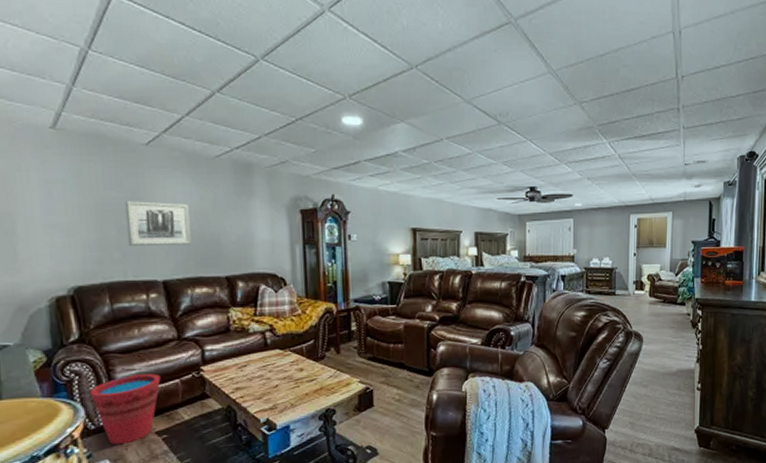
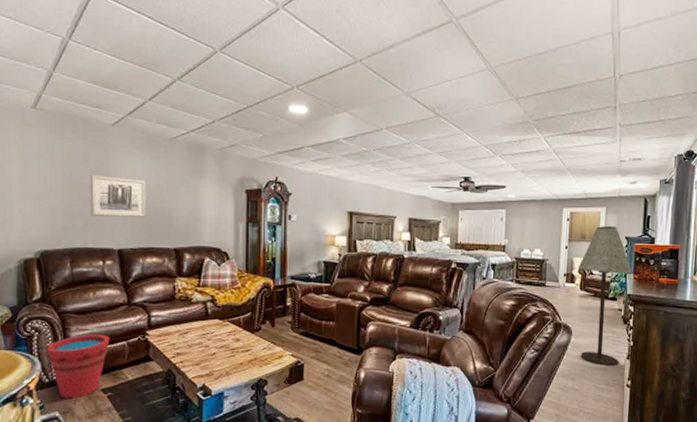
floor lamp: none [647,231,699,371] -> present [578,226,632,367]

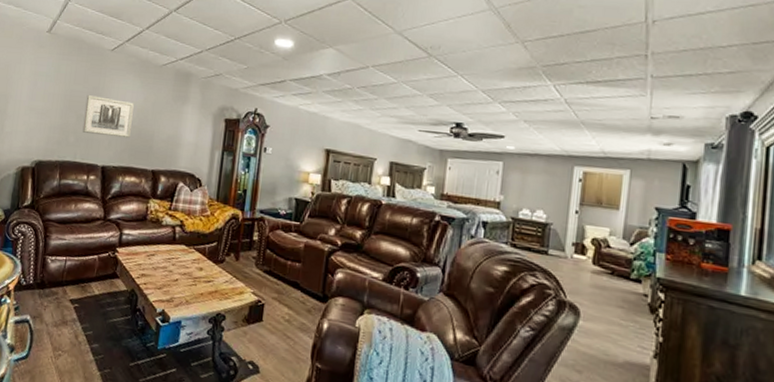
bucket: present [47,335,110,399] -> none [28,243,84,305]
floor lamp: present [578,226,632,367] -> none [590,191,664,364]

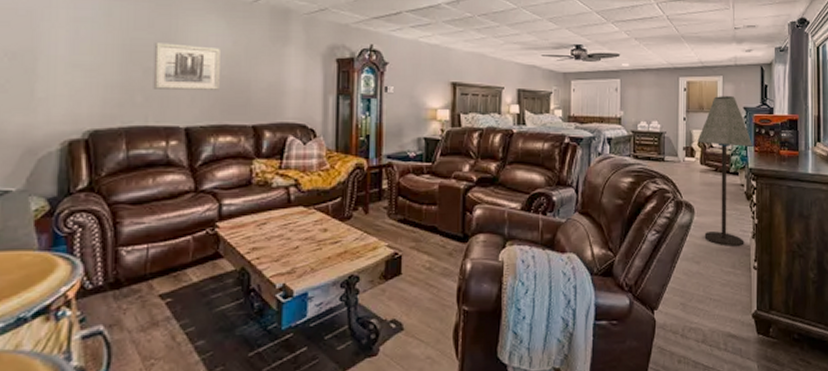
floor lamp: none [590,191,664,364] -> present [697,96,752,247]

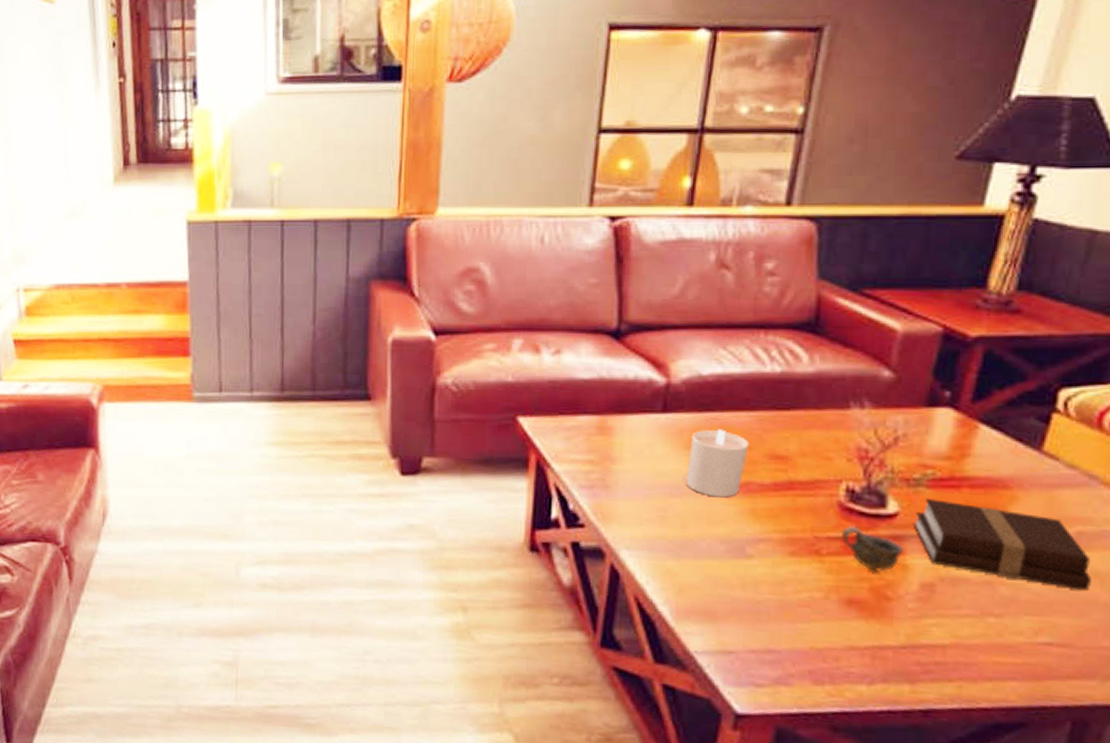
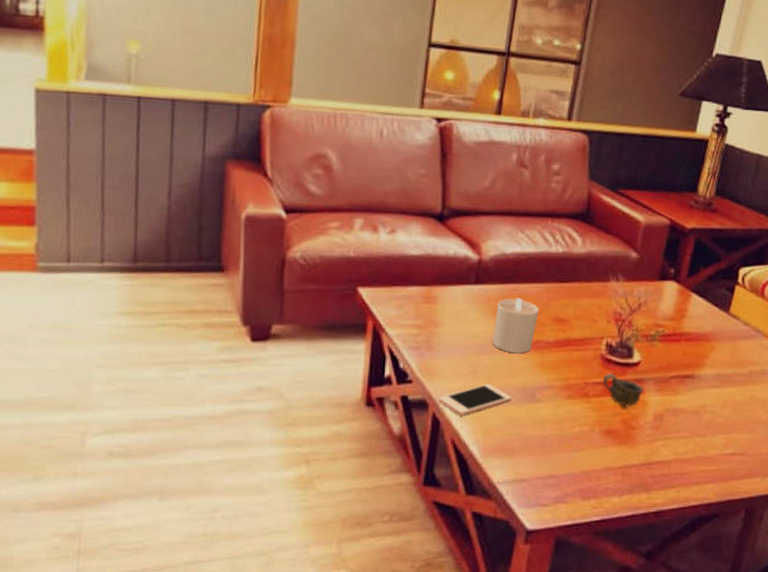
cell phone: none [618,532,712,569] -> present [439,383,511,416]
book: present [913,499,1091,590] -> none [650,350,757,413]

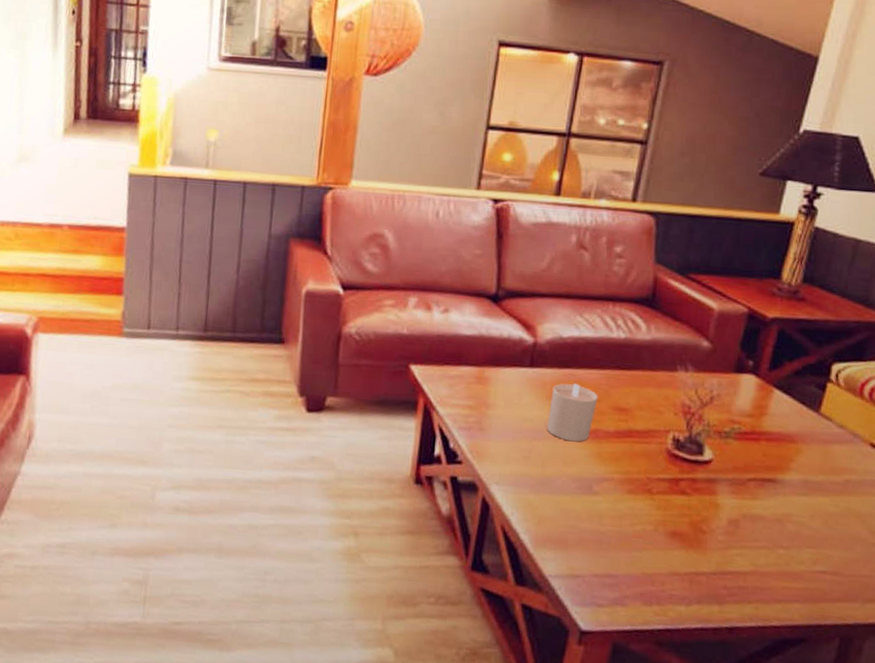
cell phone: present [439,383,511,416] -> none [489,470,566,502]
cup: present [602,373,643,408] -> none [668,469,715,509]

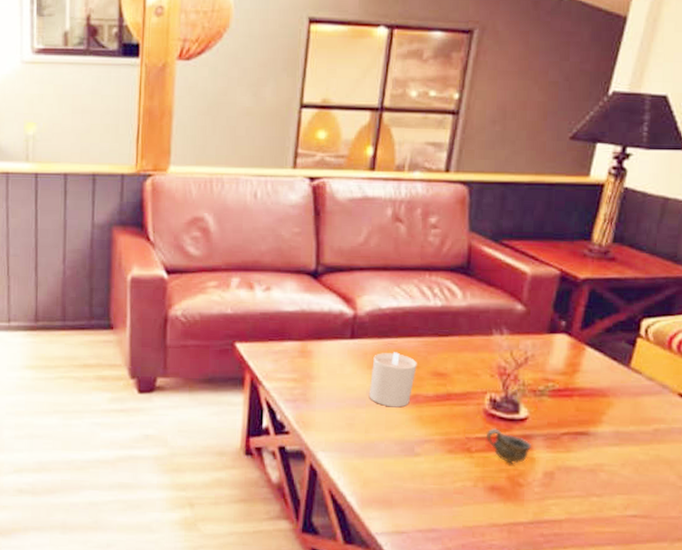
cup: none [668,469,715,509] -> present [485,428,531,464]

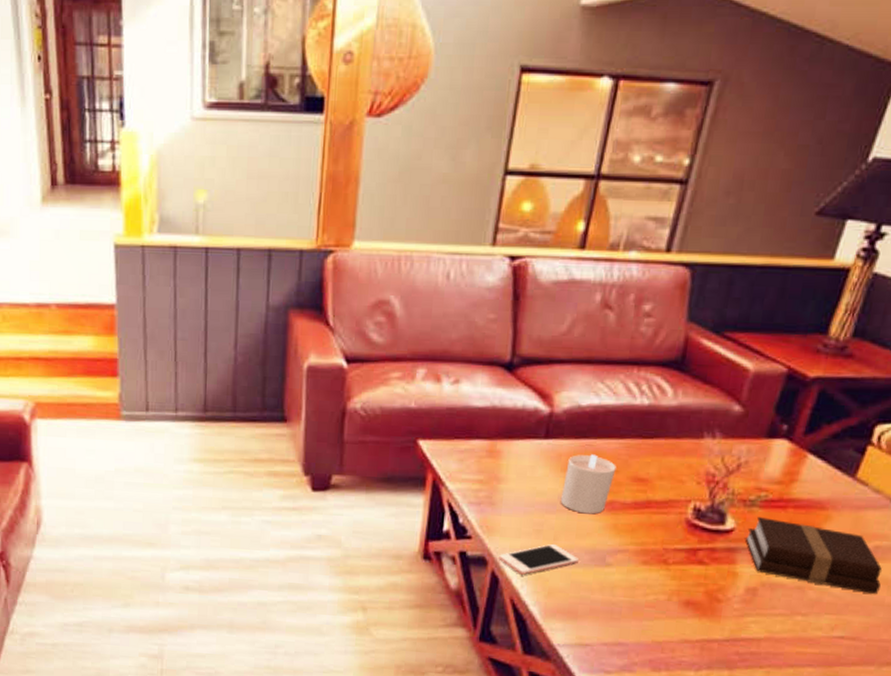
cell phone: none [316,436,389,467] -> present [499,543,579,575]
cup: present [485,428,531,464] -> none [685,540,735,578]
book: none [538,406,663,474] -> present [745,517,882,594]

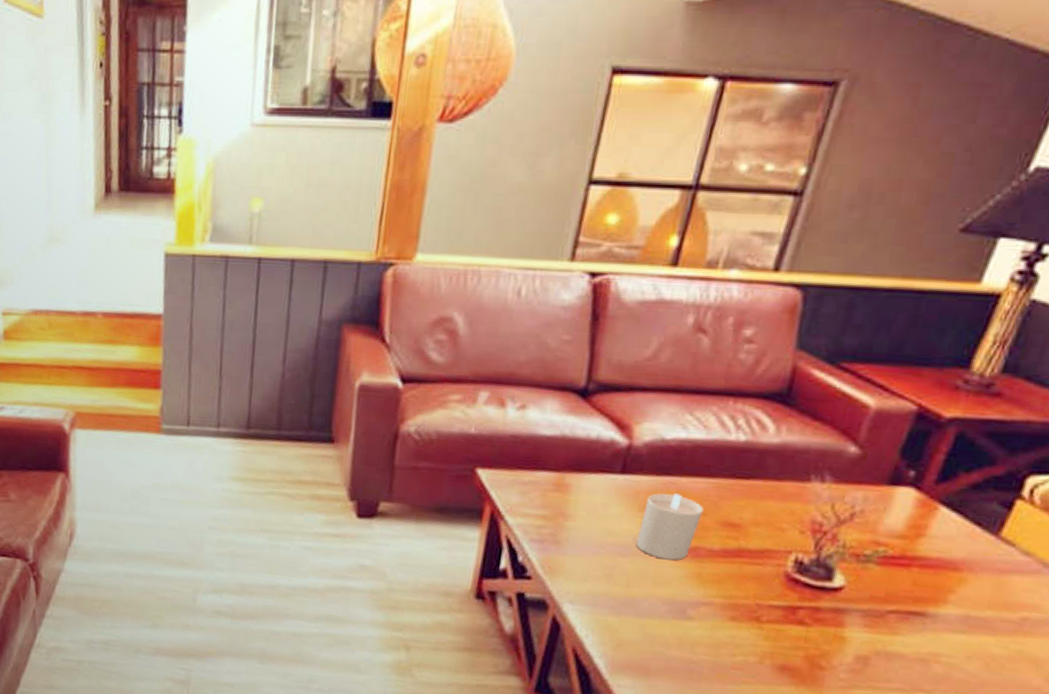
cell phone: present [499,543,579,575] -> none [561,590,654,623]
book: present [745,517,882,594] -> none [856,575,1030,674]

################

## The task:
What is needed is an exact reproduction of the data, pictures excluded.

## Task output:
floor lamp: none [647,231,699,371] -> present [578,226,632,367]

bucket: present [47,335,110,399] -> none [28,243,84,305]
floor lamp: present [578,226,632,367] -> none [590,191,664,364]

floor lamp: none [590,191,664,364] -> present [697,96,752,247]

cell phone: none [618,532,712,569] -> present [439,383,511,416]
book: present [913,499,1091,590] -> none [650,350,757,413]

cell phone: present [439,383,511,416] -> none [489,470,566,502]
cup: present [602,373,643,408] -> none [668,469,715,509]

cup: none [668,469,715,509] -> present [485,428,531,464]

cell phone: none [316,436,389,467] -> present [499,543,579,575]
cup: present [485,428,531,464] -> none [685,540,735,578]
book: none [538,406,663,474] -> present [745,517,882,594]

cell phone: present [499,543,579,575] -> none [561,590,654,623]
book: present [745,517,882,594] -> none [856,575,1030,674]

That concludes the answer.